There are no time-stamps to clearly distinguish between the two files and this presents a problem if you’re looking to build a custom score. You wouldn’t know which file was used at the time of origination to best interpret the data in building the custom score through machine learning and AI.

Therefore it’s crucial to consider time-stamps in your data and how to capture time-stamps in your LOS or LMS in order to achieve optimized accuracy in your custom credit score built with machine learning.

4. Improper use of an LOS/LMS

The last data mistake in your road to adopting AI and machine learning is the improper use of an LOS or LMS. We’ve already mentioned one improper use regarding a LOS/LMS above with the replacement of data, but there could be many more ways you’re introducing issues into your data unknowingly by how you or your loan officers use the system.

Another example that demonstrates the improper use within a LOS/LMS, is in updating the interest rate to 0% in the system after a loan has been fully paid off. Updating any fields without being able to track the original value of the field with a timestamp is at risk of being unusable in a model. Naturally a column for interest rates is fairly straightforward, expressed as an annual interest rate, APR. However, this small detail in the data ends up interpreting data inaccurately, categorizing someone as a good loan if it had an APR of zero, and someone as a bad loan if it wasn’t zero.

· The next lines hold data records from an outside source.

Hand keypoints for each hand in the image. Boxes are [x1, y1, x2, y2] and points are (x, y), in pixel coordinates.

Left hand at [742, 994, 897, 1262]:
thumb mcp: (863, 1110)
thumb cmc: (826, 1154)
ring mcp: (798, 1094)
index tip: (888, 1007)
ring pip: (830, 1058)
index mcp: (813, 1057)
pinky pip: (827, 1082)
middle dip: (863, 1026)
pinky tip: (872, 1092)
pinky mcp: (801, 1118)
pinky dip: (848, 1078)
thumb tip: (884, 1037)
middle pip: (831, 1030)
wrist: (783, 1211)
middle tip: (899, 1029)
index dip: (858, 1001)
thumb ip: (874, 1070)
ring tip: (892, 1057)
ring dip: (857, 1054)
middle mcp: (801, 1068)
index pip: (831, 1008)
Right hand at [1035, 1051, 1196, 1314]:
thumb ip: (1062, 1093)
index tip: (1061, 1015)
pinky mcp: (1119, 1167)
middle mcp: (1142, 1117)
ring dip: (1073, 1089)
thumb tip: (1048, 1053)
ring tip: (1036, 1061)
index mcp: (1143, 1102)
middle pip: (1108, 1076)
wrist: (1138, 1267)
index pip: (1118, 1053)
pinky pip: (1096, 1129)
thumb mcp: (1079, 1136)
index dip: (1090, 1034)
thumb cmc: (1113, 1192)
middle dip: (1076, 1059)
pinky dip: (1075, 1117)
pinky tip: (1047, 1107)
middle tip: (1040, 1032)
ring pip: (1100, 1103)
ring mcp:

To reduce some of the inaccuracies, having a separate LOS and LMS could be an option. It separates information used at the time of origination to the data available after the loan started. The former would be easily identified and is categorized as information for a loan origination for the purpose of building a machine learning model. However, if there’s a separate system and different unique identifiers exist for a borrower within both the LOS and LMS, it will complicate the data. A computer would have trouble identifying the same John Smith in both systems.

Final Words

We hope you’ve gained a greater understanding of some of the 4 common data mistakes made by lenders looking to introduce AI and machine learning into their underwriting. We recommend that you revisit your business processes and data with these considerations in mind and ensure you’re setting your business up for success if AI/ML is part of your business strategy.